このプロジェクトを支えるのが三菱重工の設備技術だ。同社はCO2回収プラントの世界大手。関西電力と共同開発した高性能吸収液を用いた独自のプロセス技術を有し、1990年代後半から商用化。これまで化学工場向けの肥料増産のためのCO2回収設備を10基手掛けてきた実績がある。

その三菱重工が「CO2回収プラントの本丸」(飯島正樹・執行役員フェロー)として、早くから着目していたのが原油増産用途だった。石炭火力発電所の燃焼排ガスには、SOxやNOx、ダストなど多くの不純物が含まれる。このため、安定的にCO2だけを回収するには高度な処理技術が要求され、技術的なハードルが非常に高い。三菱重工は長年の技術研究に加え、国内外で行った実証実験で設備の信頼性を証明し、商用化に向けて営業活動を進めていた。

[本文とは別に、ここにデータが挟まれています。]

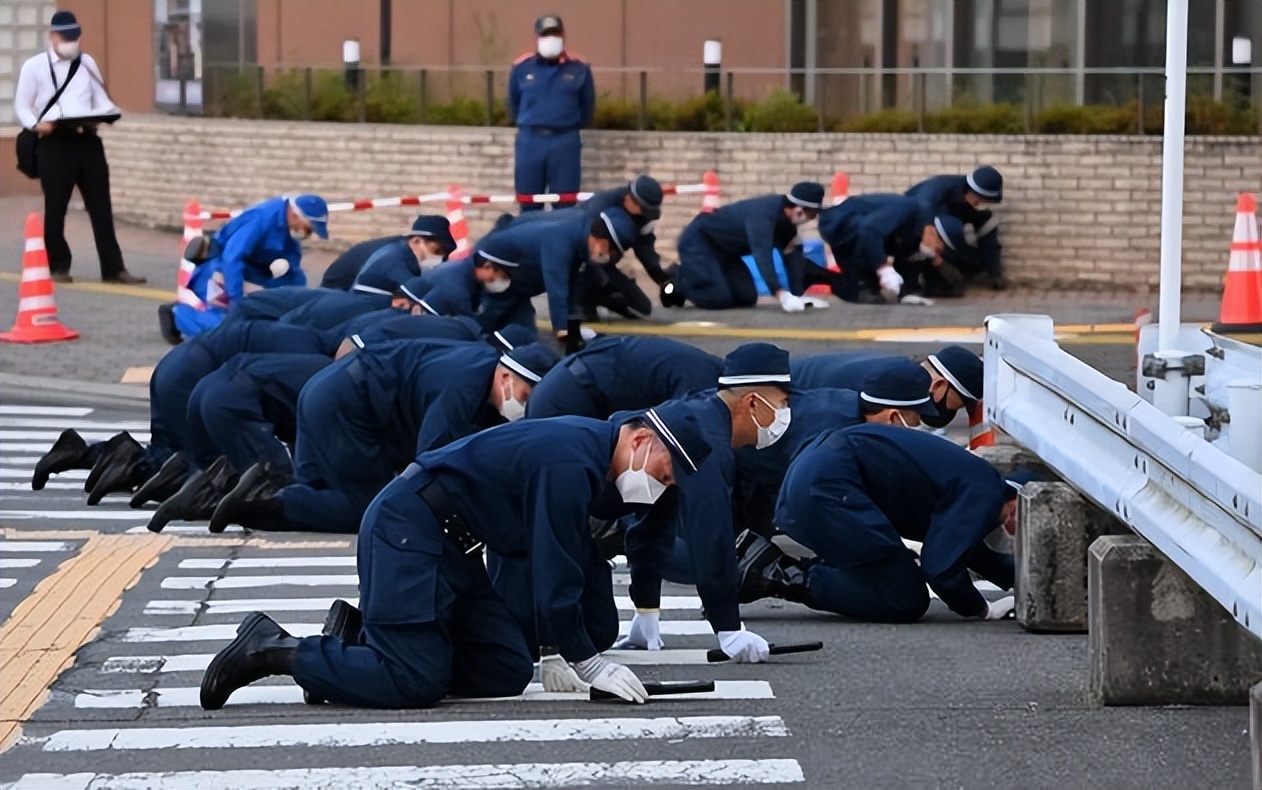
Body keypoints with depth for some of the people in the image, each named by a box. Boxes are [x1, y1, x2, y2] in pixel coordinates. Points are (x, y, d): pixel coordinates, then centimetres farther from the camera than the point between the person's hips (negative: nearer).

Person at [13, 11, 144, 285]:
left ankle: (113, 268, 1)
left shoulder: (87, 63, 18)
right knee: (55, 208, 1)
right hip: (54, 142, -3)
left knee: (101, 206, 0)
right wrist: (36, 124, -17)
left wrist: (104, 115, -7)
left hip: (88, 140, 3)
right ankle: (58, 266, 13)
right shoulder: (34, 67, 5)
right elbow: (22, 106, 3)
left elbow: (102, 100, 16)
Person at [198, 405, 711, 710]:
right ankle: (274, 650, -8)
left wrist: (556, 650, 13)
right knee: (417, 683, -20)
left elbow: (576, 561, 17)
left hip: (451, 548, 11)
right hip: (408, 533, -11)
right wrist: (588, 663, -11)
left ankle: (356, 638, 10)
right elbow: (554, 574, -21)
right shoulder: (569, 465, -22)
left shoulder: (590, 450, 10)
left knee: (508, 673, 3)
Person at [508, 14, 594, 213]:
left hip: (565, 142, -1)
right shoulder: (521, 67, 2)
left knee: (565, 206, 2)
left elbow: (587, 107, 12)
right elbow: (514, 104, 16)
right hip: (529, 141, 1)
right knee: (529, 205, 6)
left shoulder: (579, 69, 1)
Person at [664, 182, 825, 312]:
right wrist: (782, 296, -55)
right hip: (697, 242, -9)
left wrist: (794, 296, -11)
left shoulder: (785, 213, -6)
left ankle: (685, 277, 19)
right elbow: (762, 255, -46)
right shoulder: (763, 214, -34)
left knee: (747, 298, 2)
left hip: (722, 248, 9)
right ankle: (679, 284, 5)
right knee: (719, 299, -23)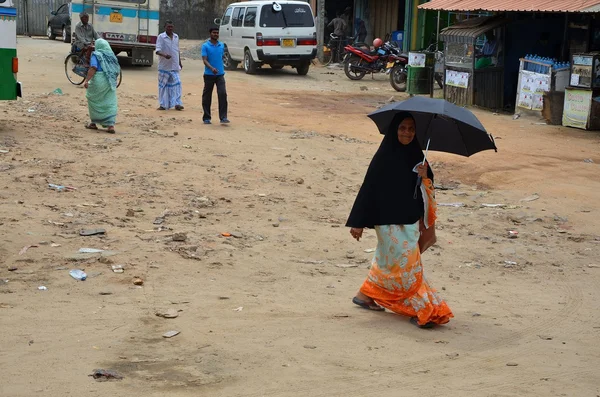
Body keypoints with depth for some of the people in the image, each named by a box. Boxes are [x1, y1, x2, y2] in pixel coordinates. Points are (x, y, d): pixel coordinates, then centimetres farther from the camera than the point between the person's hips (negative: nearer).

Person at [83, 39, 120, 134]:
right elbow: (117, 70, 12)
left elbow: (93, 68, -17)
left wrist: (86, 80, -18)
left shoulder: (96, 55, -4)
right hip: (110, 82, 5)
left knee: (94, 101, 12)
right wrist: (115, 80, 27)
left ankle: (94, 123, 17)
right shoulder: (112, 55, 13)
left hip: (98, 81, -5)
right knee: (110, 103, 3)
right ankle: (111, 125, -5)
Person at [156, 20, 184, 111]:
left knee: (177, 83, -5)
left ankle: (177, 103, -5)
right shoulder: (161, 37, -6)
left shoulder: (176, 37, 11)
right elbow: (157, 50, -15)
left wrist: (180, 62, 24)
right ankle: (163, 104, 9)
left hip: (174, 66, 4)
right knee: (163, 85, 2)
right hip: (164, 66, -4)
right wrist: (164, 55, -35)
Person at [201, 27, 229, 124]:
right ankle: (206, 117, 16)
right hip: (209, 75, -2)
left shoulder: (222, 45, 9)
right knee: (207, 96, 6)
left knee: (223, 94, -13)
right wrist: (212, 68, -29)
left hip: (220, 74, 2)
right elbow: (204, 60, -13)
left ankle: (223, 117, -13)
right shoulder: (205, 46, -5)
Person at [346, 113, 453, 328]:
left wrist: (425, 177, -15)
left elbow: (426, 190, 9)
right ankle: (421, 310, 1)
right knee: (404, 263, -5)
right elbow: (369, 187, -11)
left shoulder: (416, 156, 5)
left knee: (387, 262, 16)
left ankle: (366, 295, 34)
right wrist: (358, 222, -11)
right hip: (389, 220, -6)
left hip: (410, 220, 6)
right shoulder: (384, 157, -12)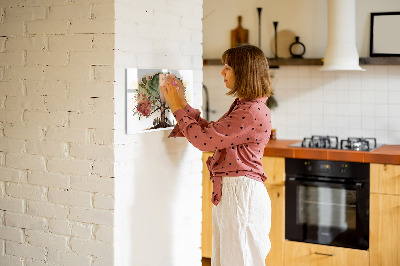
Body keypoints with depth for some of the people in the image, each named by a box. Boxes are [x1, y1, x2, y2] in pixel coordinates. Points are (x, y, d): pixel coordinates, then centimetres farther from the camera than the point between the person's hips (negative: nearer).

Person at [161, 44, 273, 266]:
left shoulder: (253, 112, -20)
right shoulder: (242, 106, 13)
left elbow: (204, 139, -19)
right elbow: (210, 132, 17)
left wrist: (177, 108, -7)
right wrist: (182, 103, 14)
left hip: (241, 193, -10)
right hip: (228, 192, 10)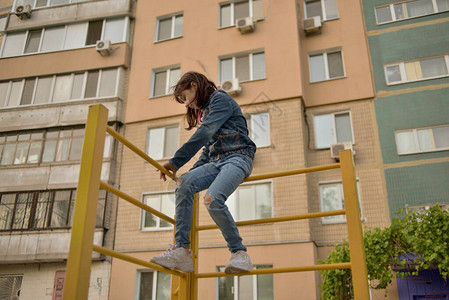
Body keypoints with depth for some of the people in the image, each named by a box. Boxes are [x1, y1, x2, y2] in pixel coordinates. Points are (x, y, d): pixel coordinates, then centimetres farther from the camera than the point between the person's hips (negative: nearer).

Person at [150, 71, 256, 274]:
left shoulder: (220, 99, -1)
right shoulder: (206, 111, 27)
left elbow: (204, 134, -14)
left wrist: (176, 161, -15)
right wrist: (193, 173, 14)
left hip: (238, 157, -8)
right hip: (217, 161, 8)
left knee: (212, 198, -32)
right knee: (184, 184, -19)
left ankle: (239, 254, -17)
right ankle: (182, 251, -23)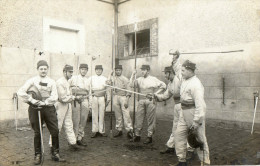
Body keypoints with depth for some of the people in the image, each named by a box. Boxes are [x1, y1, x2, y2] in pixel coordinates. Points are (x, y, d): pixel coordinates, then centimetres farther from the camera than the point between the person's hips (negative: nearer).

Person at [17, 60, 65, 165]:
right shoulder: (33, 80, 1)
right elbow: (21, 92, -8)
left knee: (55, 131, 1)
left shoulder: (51, 82, 6)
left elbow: (54, 97, -2)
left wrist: (44, 102, -14)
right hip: (35, 109, -1)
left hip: (49, 108, 2)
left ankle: (55, 154, 17)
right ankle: (38, 155, 23)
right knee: (37, 133, 8)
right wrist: (32, 100, -15)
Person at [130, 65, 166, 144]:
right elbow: (131, 84, 1)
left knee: (151, 119, 1)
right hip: (141, 101, 4)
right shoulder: (139, 79, 13)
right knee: (138, 118, 3)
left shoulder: (153, 79, 3)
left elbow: (163, 86, 3)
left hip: (150, 101, -3)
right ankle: (137, 135, 13)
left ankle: (149, 136, 11)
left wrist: (156, 93, -4)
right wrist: (133, 75, -2)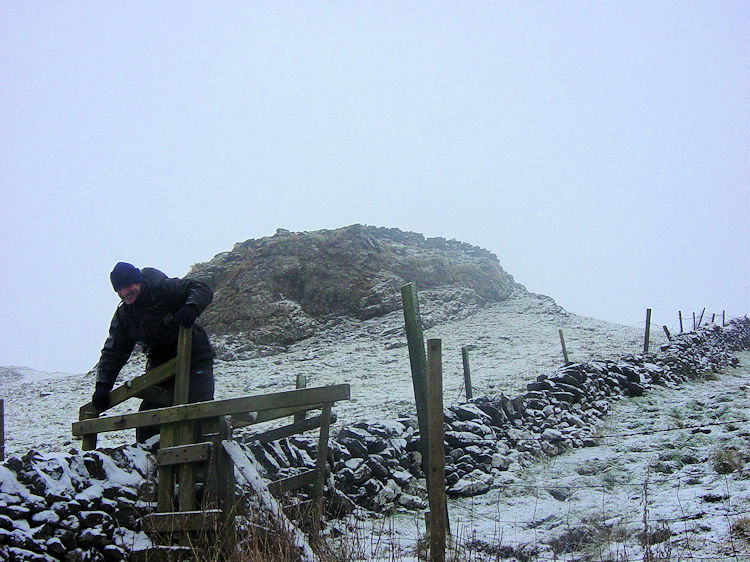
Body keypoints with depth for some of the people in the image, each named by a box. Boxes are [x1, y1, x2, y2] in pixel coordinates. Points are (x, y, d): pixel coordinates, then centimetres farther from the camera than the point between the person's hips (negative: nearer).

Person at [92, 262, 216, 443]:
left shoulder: (162, 288, -14)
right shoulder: (122, 316, 3)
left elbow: (202, 289, -14)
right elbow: (113, 353, 4)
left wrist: (191, 308, -35)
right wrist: (103, 385, -7)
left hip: (194, 358, -5)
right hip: (160, 365, 6)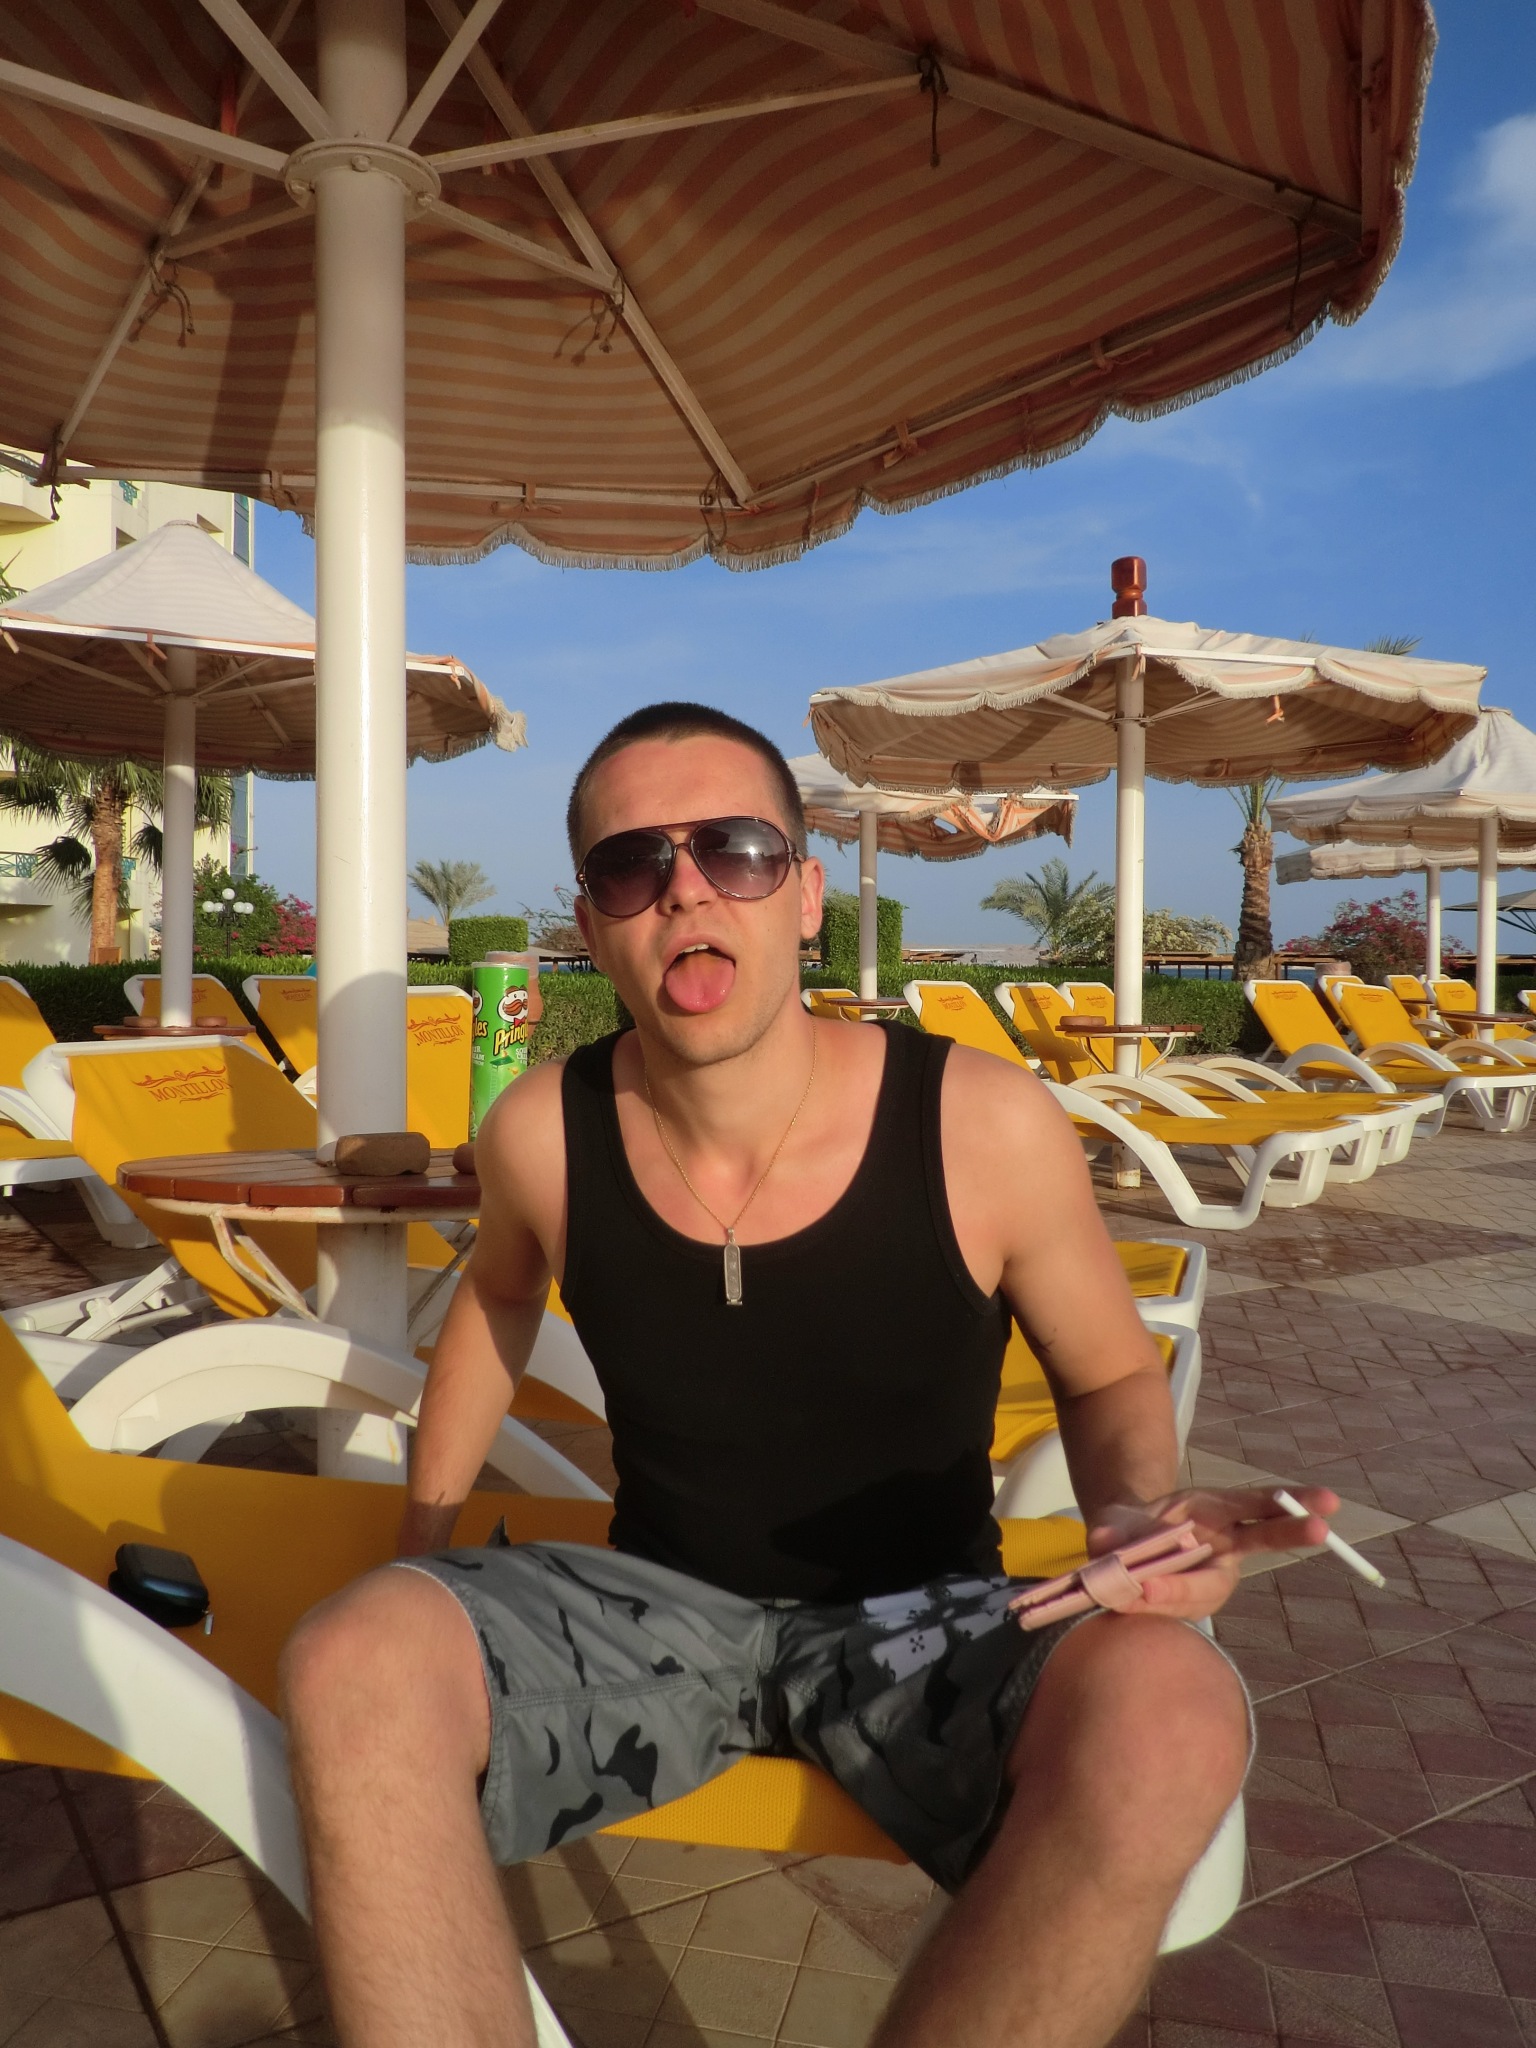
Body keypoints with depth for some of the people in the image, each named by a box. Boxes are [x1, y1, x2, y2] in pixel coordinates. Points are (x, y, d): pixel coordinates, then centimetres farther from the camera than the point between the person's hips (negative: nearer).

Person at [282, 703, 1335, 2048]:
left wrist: (1138, 1507, -21)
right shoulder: (545, 1135, -10)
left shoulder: (985, 1128, -17)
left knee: (1168, 1717, -33)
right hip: (658, 1601, 1)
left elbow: (1113, 1375, 1)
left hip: (920, 1622, 0)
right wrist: (425, 1533, 14)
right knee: (354, 1665, -28)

そうした中で舞い込んだのが、NRGエナジーからの誘いだった。排ガスのEOR活用を検討していたNRGエナジーは、三菱重工に対して設備面の協力とプロジェクトへの共同投資を打診。三菱重工はメーカーなので設備のみを引き受け、みずからが仲介役となって同じ三菱系の流れをくむJXを紹介し、プロジェクト参画企業の顔ぶれが決まった。

CO2回収プラントは、排ガスの脱硫設備、CO2吸収・再生設備、圧送設備などで構成される。WAパリッシュ発電所は米国最大の火力発電所だけに、建設する回収プラントも巨大だ。「規模としては、化学肥料工場などで使用される回収設備のざっと10倍以上」(三菱重工の飯島執行役員)。1日当たりの回収能力は4776トンと世界最大で、同発電所の燃焼排ガスに含まれるCO2の9割相当を回収する。